* Problem to work on *
Show, copied in full, each line of the items below that contains the string "Reading", treating uppercase and lowercase as different.

* Study material *
= Beginning of Section =
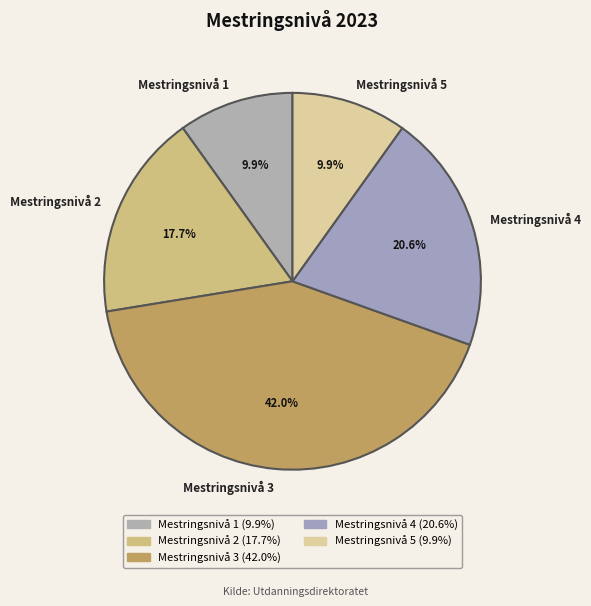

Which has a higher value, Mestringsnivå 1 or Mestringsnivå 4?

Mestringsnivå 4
= End of Section =
= Beginning of Section =
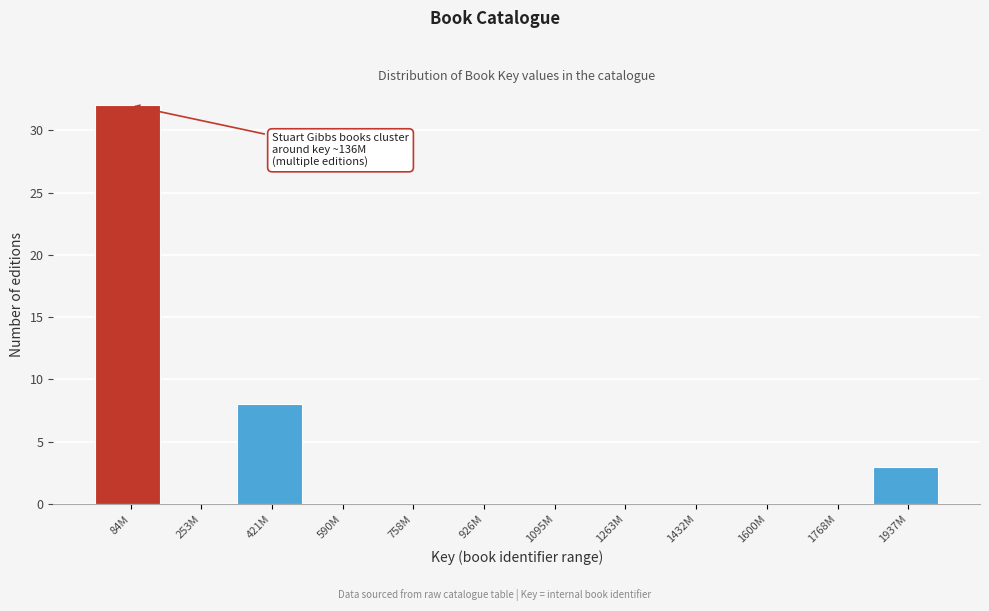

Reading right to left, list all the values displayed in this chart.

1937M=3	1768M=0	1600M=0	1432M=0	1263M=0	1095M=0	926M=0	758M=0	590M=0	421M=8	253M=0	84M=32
= End of Section =
= Beginning of Section =
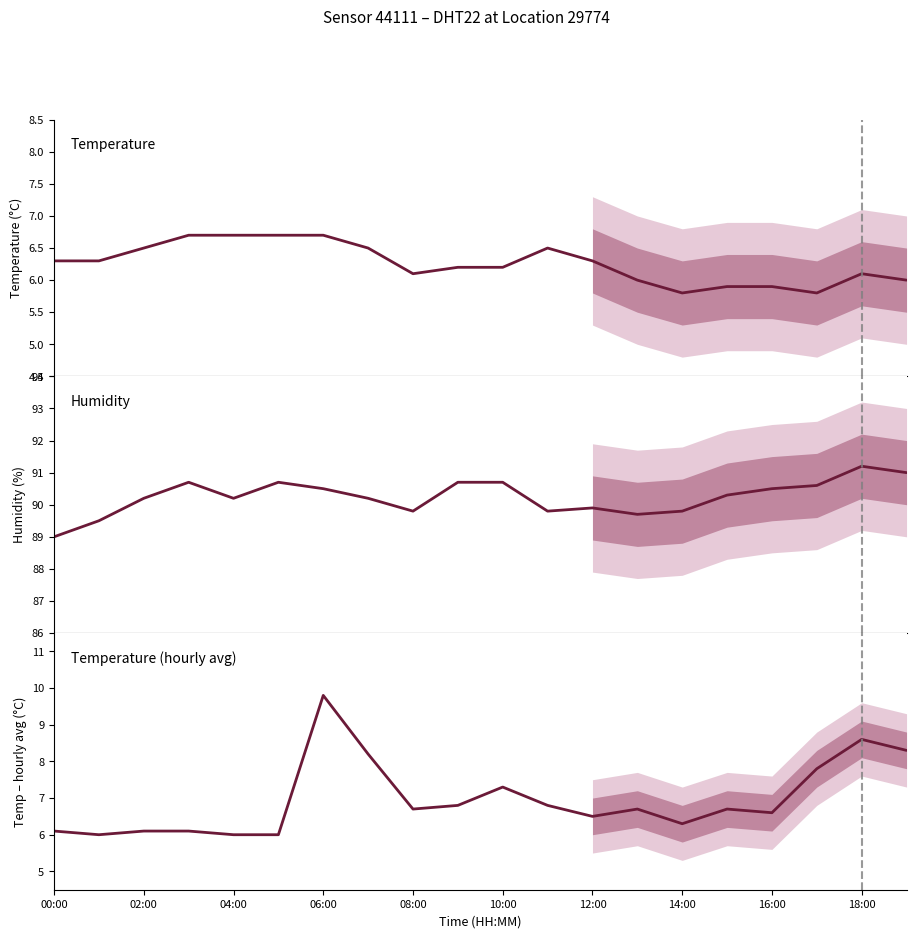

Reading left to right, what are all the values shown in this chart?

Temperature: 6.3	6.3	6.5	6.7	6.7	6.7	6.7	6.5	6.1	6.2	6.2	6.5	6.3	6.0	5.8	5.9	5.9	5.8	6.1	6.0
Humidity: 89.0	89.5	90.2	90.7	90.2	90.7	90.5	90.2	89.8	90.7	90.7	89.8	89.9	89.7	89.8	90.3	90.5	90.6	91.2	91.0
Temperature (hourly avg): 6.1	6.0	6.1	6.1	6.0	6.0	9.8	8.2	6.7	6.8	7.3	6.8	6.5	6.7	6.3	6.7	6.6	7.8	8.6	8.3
= End of Section =
* Answer to the exercise *
Reading right to left, list all the values displayed in this chart.
Reading left to right, what are all the values shown in this chart?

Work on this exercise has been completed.